Preterm infants, especially those born very (<32 weeks of gestation) or extremely (<28 weeks of gestation) preterm are at an increased risk of developing acute and long-term health complications, including acute respiratory distress and failure.1–3 Most require respiratory interventions such as mechanical ventilation, continuous positive airway pressure, high flow oxygen, or treatment with surfactant or postnatal corticosteroids.3,4 Advances in these supportive therapies have improved neonatal survival, but many infants develop bronchopulmonary dysplasia (BPD) as a consequence of the developmental immaturity of their lungs and the respiratory interventions required.3,5, 6 BPD is a chronic lung disorder most often defined as a requirement for supplemental oxygen at 36 weeks of postmenstrual age.3,7,8 In addition, preterm infants may also face long-term neurodevelopmental and pulmonary morbidities.9,10
Gestational age is a major determinant of neonatal morbidity and mortality,11 including the risk of developing BPD. Gestational age is clinically determined either by the date of the last menstrual period or, more accurately, by early obstetrical ultrasound assessment.12,13 However, individual variations in outcome are observed for infants with the same gestational age, for reasons not clearly understood. Biological variability in development and maturity between babies of the same gestational age may be a contributing factor.

Saved entries:
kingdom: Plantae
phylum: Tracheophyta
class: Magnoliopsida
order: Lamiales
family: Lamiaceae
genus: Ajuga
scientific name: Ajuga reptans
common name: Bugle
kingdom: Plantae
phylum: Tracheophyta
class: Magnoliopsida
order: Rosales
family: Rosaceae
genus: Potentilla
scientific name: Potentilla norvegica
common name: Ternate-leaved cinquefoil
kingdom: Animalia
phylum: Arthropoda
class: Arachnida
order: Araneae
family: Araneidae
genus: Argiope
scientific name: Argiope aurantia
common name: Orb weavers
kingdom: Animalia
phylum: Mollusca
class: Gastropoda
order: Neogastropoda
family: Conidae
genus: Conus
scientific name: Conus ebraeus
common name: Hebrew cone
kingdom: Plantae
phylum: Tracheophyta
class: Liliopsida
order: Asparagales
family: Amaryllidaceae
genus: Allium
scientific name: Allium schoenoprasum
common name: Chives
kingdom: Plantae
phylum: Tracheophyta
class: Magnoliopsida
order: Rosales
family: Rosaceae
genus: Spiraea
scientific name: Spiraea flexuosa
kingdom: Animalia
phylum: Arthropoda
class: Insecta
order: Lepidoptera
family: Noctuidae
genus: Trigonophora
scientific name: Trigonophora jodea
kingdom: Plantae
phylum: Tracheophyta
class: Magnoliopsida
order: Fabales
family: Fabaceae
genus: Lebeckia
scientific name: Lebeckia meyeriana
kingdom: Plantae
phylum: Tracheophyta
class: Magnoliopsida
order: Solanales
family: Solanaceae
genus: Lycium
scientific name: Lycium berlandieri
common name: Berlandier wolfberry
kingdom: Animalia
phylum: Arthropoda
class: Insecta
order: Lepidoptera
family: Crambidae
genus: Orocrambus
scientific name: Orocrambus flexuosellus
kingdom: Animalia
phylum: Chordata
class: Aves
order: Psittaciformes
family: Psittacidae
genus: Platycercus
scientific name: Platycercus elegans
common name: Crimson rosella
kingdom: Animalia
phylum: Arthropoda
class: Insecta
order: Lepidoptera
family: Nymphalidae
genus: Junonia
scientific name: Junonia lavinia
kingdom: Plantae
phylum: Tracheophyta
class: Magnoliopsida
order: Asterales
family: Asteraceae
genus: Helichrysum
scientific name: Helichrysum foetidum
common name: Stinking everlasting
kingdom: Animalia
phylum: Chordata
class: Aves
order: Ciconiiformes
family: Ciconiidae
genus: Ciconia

CHECK YOUR UNDERSTANDING
- A) According to the text on preterm infants, how is bronchopulmonary dysplasia most often defined?
- B) Continue the text on preterm infants and gestational age from where it stops.

ANSWERS TO THE EXERCISES
- A) As a requirement for supplemental oxygen at 36 weeks of postmenstrual age.

- B)
Epigenetic modifications such as variations in DNA methylation (DNAm) are important biological mechanisms regulating developmental processes.14 Methylation levels at cytosine-guanosine dinucleotides (CpG) vary at hundreds of thousands of locations genome wide and can be determined by array technologies.15 We have recently developed a method to predict gestational age at birth using DNAm at 148 CpG sites across the genome.16 DNAm gestational age is highly correlated with clinically estimated gestational age. The residual between DNAm age and clinical gestational age, known as gestational age acceleration, has previously been associated with birth weight, which may reflect developmental maturity.16 The aim of this study was to explore the relationships between gestational age acceleration and respiratory interventions and outcomes after birth in infants born extremely preterm. As higher gestational age acceleration may indicate increased developmental maturity, we hypothesized that it may be associated with less respiratory intervention in the neonatal intensive care unit and lower likelihood of developing BPD.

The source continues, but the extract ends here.